A NOVEL WAY OF TREATING EGGSHELL WASTES
An excerpt from 1998 Proceedings of the Midwest Poultry Federation Convention
Each day approximately 1370 tons of eggshell wastes are being produced by the egg-breaking and egg-drying plants in the USA. Disposal of eggshell wastes has always been a concern for the industry since they discard most of these wastes without further processing. Eggshell wastes are frequently discharged to private or public dump sites, spread on fields as lime fertilizer, or served as a calcium source for laying rations. However, these practices face problems like closing of dump sites, increasing emphasis on the types and amount of wastes allowed to be disposed in city dumps by the Environmental Protection Agency, generating off-odor, polluting surround plants, and rising disposal costs.
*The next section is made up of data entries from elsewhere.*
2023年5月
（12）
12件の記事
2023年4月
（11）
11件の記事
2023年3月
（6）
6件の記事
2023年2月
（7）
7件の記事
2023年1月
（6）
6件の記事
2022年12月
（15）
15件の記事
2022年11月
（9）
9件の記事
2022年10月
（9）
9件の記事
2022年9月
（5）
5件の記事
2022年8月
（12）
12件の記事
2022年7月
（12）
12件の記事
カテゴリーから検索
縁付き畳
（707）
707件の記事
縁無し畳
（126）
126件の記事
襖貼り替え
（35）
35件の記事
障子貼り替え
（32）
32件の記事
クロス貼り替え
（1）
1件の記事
Hence, ways of solving the eggshell wastes disposal problem is to transform the egg shell wastes into a value-added product – degradable plastic from eggshell membrane proteins (EMP).
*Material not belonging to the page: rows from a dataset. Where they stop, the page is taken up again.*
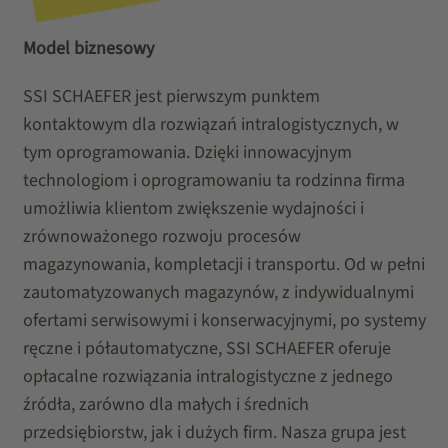
Model biznesowy
SSI SCHAEFER jest pierwszym punktem
kontaktowym dla rozwiązań intralogistycznych, w
tym oprogramowania. Dzięki innowacyjnym
technologiom i oprogramowaniu ta rodzinna firma
umożliwia klientom zwiększenie wydajności i
zrównoważonego rozwoju procesów
magazynowania, kompletacji i transportu. Od w pełni
zautomatyzowanych magazynów, z indywidualnymi
ofertami serwisowymi i konserwacyjnymi, po systemy
ręczne i półautomatyczne, SSI SCHAEFER oferuje
opłacalne rozwiązania intralogistyczne z jednego
źródła, zarówno dla małych i średnich
przedsiębiorstw, jak i dużych firm. Nasza grupa jest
Production of degradable plastic from the food waste stream solves the eggshell wastes disposal problems while producing a value-added product. Potential usages of EMP-plastic are making food and non-food packaging materials, plastic utensils (knives, forks, spoons, plates), forming materials for wound closure (sutures, clips, staples, etc.), synthesizing prosthetic implants, forming controlled release devices both in the medical area (capsules for drugs, hormones, contraceptives, insulin, etc.) and agricultural area (encapsulating fertilizers and/or pesticides for controlled release), and making sausage casings. Hence, the EMP-plastic, depending on its characteristics, has a big potential market in the food, non-food, and pharmaceutical industry.